Según García, Montealegre tuvo desconfianza de que los convencionales del MSL que ya estaban constituidos y acreditados ante el CSE, no votaran por él, por lo que habría obligado al MSL a aceptar el 60 por ciento de convencionales de su movimiento. “Yo le advertí que eso era ilegal, porque no eran convencionales que estaban acreditados ante el CSE”, alegó García, aliado a Núñez Hernández.
No obstante, Núñez Morales manifestó que ante la afiliación del movimiento de Montealegre al partido MSL, el partido aceptó darle el 60 por ciento, en un acto autónomo, interno, por lo que se procedió a la elección para presentarla ante el CSE.
BONILLA EN DIRECTIVA ALN
“¿Y cuándo hubo convención?, ¿fue de dedo?”, preguntó Montealegre al reaccionar sobre la noticia de que la nueva secretaria de Organización de la ALN, ahora bajo la dirección de Núñez Hernández, es su adversaria política, la diputada Jamileth Bonilla.

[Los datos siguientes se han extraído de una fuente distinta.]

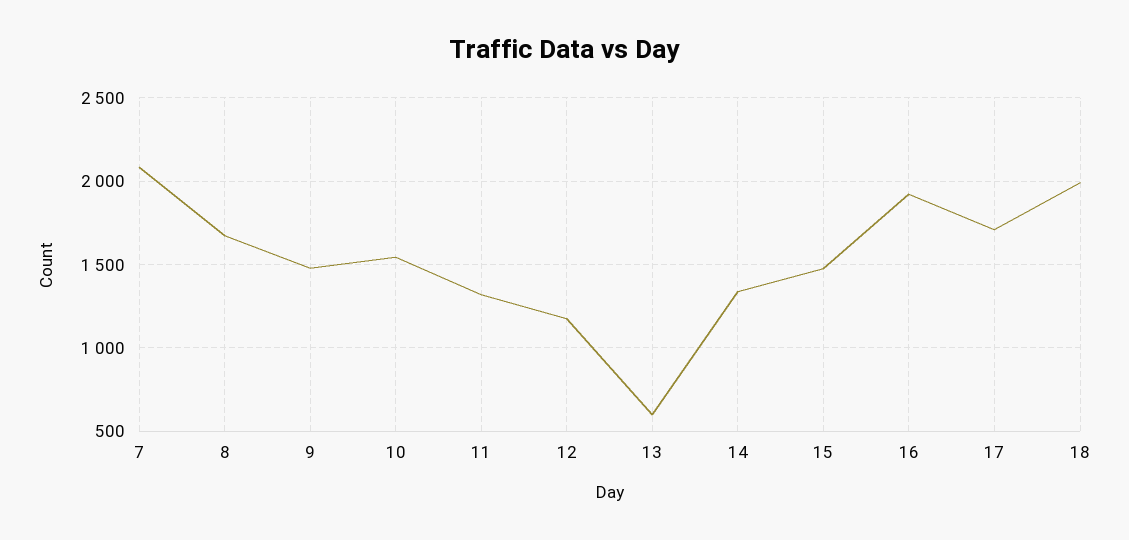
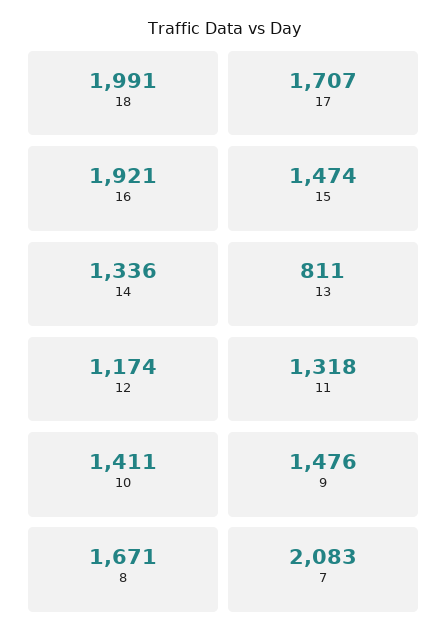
  {
    "7": 2083,
    "8": 1671,
    "9": 1476,
-   "10": 1550,
+   "10": 1411,
    "11": 1318,
    "12": 1174,
-   "13": 600,
+   "13": 811,
    "14": 1336,
    "15": 1474,
    "16": 1921,
    "17": 1707,
    "18": 1991
  }

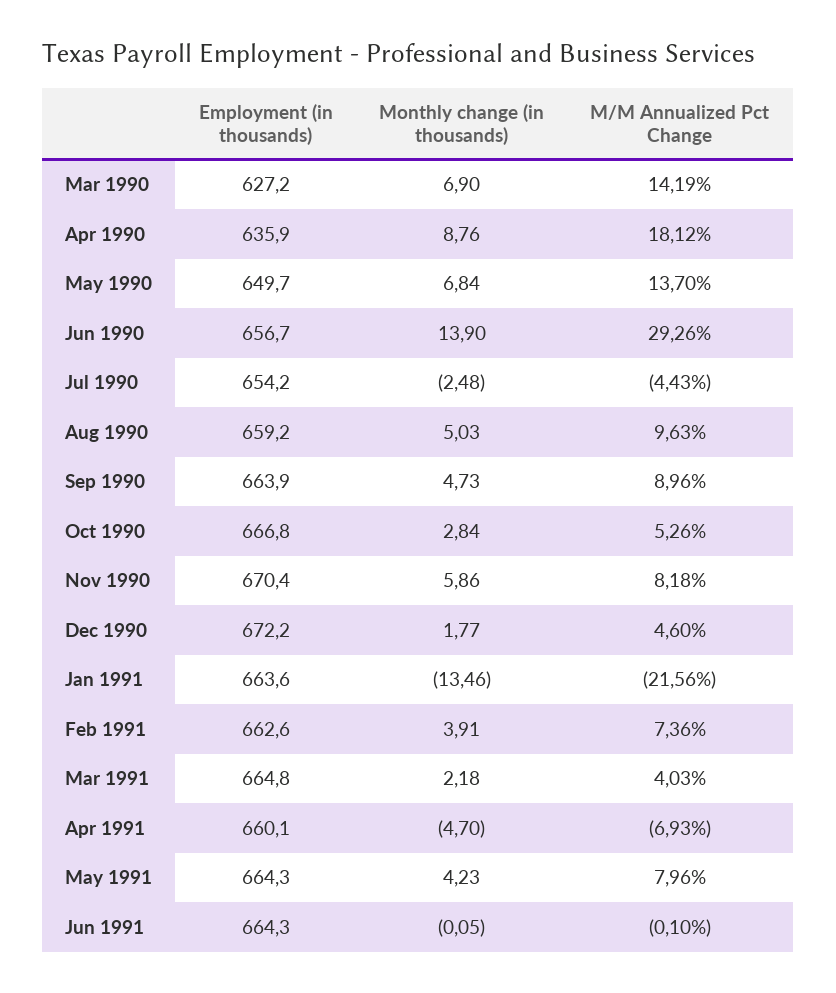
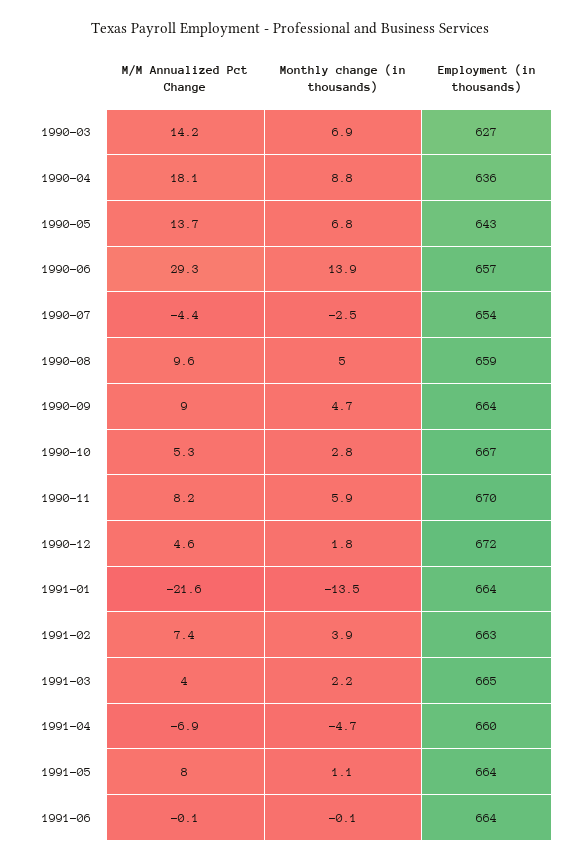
  {
    "Employment (in thousands)": {
      "Mar 1990": 627.2,
      "Apr 1990": 635.9,
-     "May 1990": 649.7,
+     "May 1990": 643,
      "Jun 1990": 656.7,
      "Jul 1990": 654.2,
      "Aug 1990": 659.2,
      "Sep 1990": 663.9,
      "Oct 1990": 666.8,
      "Nov 1990": 670.4,
      "Dec 1990": 672.2,
      "Jan 1991": 663.6,
      "Feb 1991": 662.6,
      "Mar 1991": 664.8,
      "Apr 1991": 660.1,
      "May 1991": 664.3,
      "Jun 1991": 664.3
    },
    "Monthly change (in thousands)": {
      "Mar 1990": 6.9,
      "Apr 1990": 8.76,
      "May 1990": 6.84,
      "Jun 1990": 13.9,
      "Jul 1990": -2.48,
      "Aug 1990": 5.03,
      "Sep 1990": 4.73,
      "Oct 1990": 2.84,
      "Nov 1990": 5.86,
      "Dec 1990": 1.77,
      "Jan 1991": -13.46,
      "Feb 1991": 3.91,
      "Mar 1991": 2.18,
      "Apr 1991": -4.7,
-     "May 1991": 4.23,
+     "May 1991": 1.1,
      "Jun 1991": -0.05
    },
    "M/M Annualized Pct Change": {
      "Mar 1990": 14.19,
      "Apr 1990": 18.12,
      "May 1990": 13.7,
      "Jun 1990": 29.26,
      "Jul 1990": -4.43,
      "Aug 1990": 9.63,
      "Sep 1990": 8.96,
      "Oct 1990": 5.26,
      "Nov 1990": 8.18,
      "Dec 1990": 4.6,
      "Jan 1991": -21.56,
      "Feb 1991": 7.36,
      "Mar 1991": 4.03,
      "Apr 1991": -6.93,
      "May 1991": 7.96,
      "Jun 1991": -0.1
    }
  }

La legisladora, que ayer rechazó que el pacto esté detrás de la situación de Montealegre, señaló que no se necesita de una convención, ya que el CSE lo único de la directiva que tocó es al presidente, que ahora es Núñez Hernández, por lo que considera que Montealegre debería sentarse con el nuevo presidente.
APRE CON MONTEALEGRE
La trama contra Montealegre también pretende hacerse dividiendo a la Alianza por la República, según denunció su presidente el diputado Eduardo Gómez, quien acusó al ex presidente de esa agrupación, el ex diputado Miguel López, de impulsar el divisionismo para impedir la unidad opositora contra el FSLN.
El APRE expresó su apoyo a Montealegre. Si los adversarios de Montealegre lograran dividir APRE o crear confusión en cuanto a sus autoridades, “Vamos con Eduardo” tendría una casilla menos de la que eventualmente disponer en una elección y que en este caso es la número diez.